Once the line with "Associations between PPI" is found in the entries below, repeat it and each following line exactly, up to and including the line with "### Choices during". Add no other lines.
*** Opening of Source information ***
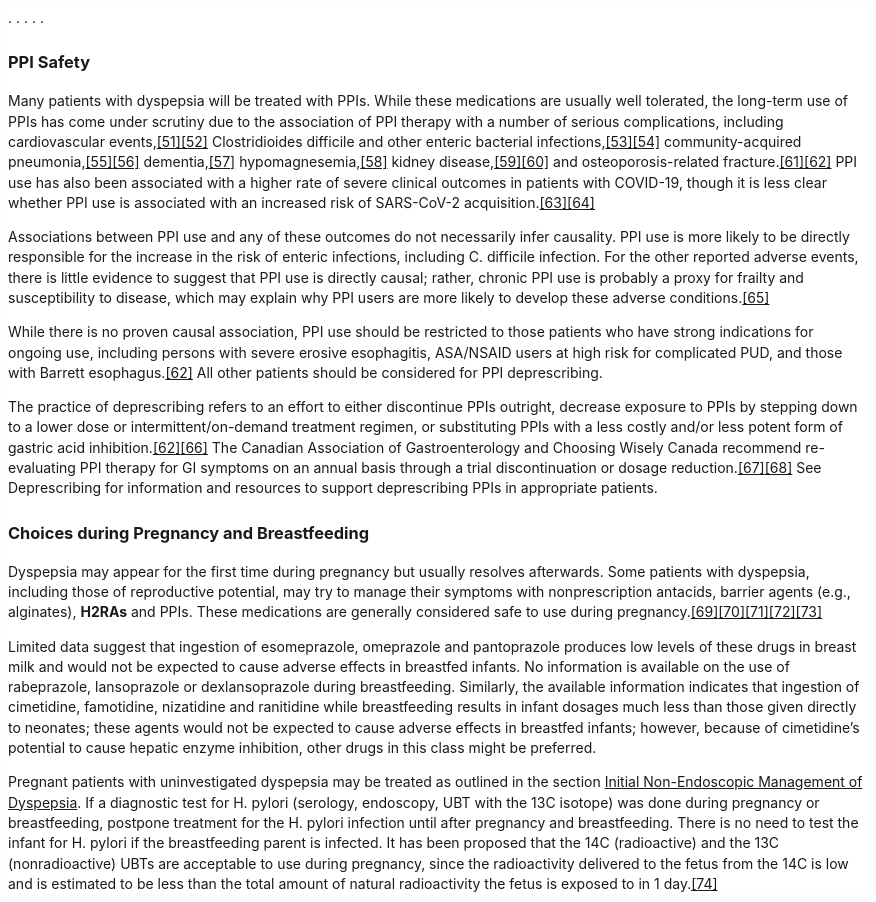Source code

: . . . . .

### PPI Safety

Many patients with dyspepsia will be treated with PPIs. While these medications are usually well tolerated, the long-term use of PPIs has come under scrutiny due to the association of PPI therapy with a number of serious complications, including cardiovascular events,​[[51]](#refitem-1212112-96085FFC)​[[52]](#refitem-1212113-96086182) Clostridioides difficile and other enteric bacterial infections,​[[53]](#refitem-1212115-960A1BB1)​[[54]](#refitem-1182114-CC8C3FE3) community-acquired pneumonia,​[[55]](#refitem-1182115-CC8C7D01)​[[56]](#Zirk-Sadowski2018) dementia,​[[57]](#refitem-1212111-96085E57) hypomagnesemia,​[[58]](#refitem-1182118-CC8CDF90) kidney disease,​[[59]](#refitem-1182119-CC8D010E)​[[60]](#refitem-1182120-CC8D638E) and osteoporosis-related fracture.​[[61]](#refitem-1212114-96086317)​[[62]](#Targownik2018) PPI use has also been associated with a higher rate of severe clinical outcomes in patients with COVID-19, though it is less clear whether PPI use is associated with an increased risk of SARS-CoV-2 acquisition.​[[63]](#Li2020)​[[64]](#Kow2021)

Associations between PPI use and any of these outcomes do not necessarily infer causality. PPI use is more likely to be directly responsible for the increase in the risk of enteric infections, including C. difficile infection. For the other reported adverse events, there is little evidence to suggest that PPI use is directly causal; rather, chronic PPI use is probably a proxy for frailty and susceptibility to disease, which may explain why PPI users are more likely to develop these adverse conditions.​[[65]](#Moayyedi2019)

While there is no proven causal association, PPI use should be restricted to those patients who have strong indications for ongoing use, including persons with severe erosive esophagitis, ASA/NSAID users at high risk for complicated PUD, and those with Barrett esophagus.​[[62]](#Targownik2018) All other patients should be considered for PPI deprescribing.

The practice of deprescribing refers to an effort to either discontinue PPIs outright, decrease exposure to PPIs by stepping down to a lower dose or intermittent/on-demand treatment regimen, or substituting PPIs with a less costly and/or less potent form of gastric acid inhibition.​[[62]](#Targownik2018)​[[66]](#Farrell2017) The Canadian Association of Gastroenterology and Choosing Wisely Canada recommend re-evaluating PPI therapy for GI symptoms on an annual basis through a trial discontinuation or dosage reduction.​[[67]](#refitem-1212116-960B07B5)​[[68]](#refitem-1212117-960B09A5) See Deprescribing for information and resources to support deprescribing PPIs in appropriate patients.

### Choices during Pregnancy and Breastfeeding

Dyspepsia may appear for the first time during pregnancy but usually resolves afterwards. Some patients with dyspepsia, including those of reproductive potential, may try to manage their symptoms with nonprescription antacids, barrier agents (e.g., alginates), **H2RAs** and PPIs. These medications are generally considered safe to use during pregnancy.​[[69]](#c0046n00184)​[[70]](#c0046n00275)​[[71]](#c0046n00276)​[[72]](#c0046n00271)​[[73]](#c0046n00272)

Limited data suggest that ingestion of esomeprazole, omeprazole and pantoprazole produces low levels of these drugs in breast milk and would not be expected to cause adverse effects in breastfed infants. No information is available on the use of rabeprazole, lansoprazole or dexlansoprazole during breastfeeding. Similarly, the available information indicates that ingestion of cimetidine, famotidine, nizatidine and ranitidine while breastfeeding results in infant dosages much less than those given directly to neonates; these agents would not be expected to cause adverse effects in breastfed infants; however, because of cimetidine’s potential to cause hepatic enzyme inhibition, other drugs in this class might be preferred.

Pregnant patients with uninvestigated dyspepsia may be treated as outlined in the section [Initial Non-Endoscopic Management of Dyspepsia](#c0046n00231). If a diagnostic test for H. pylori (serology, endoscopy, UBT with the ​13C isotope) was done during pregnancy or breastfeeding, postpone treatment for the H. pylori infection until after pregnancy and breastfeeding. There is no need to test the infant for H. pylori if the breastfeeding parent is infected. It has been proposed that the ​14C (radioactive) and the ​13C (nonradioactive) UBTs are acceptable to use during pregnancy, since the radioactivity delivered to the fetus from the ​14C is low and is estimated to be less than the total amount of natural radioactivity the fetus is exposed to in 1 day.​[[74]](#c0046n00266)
*** Close of Source information ***
#### Result
Associations between PPI use and any of these outcomes do not necessarily infer causality. PPI use is more likely to be directly responsible for the increase in the risk of enteric infections, including C. difficile infection. For the other reported adverse events, there is little evidence to suggest that PPI use is directly causal; rather, chronic PPI use is probably a proxy for frailty and susceptibility to disease, which may explain why PPI users are more likely to develop these adverse conditions.​[[65]](#Moayyedi2019)

While there is no proven causal association, PPI use should be restricted to those patients who have strong indications for ongoing use, including persons with severe erosive esophagitis, ASA/NSAID users at high risk for complicated PUD, and those with Barrett esophagus.​[[62]](#Targownik2018) All other patients should be considered for PPI deprescribing.

The practice of deprescribing refers to an effort to either discontinue PPIs outright, decrease exposure to PPIs by stepping down to a lower dose or intermittent/on-demand treatment regimen, or substituting PPIs with a less costly and/or less potent form of gastric acid inhibition.​[[62]](#Targownik2018)​[[66]](#Farrell2017) The Canadian Association of Gastroenterology and Choosing Wisely Canada recommend re-evaluating PPI therapy for GI symptoms on an annual basis through a trial discontinuation or dosage reduction.​[[67]](#refitem-1212116-960B07B5)​[[68]](#refitem-1212117-960B09A5) See Deprescribing for information and resources to support deprescribing PPIs in appropriate patients.

### Choices during Pregnancy and Breastfeeding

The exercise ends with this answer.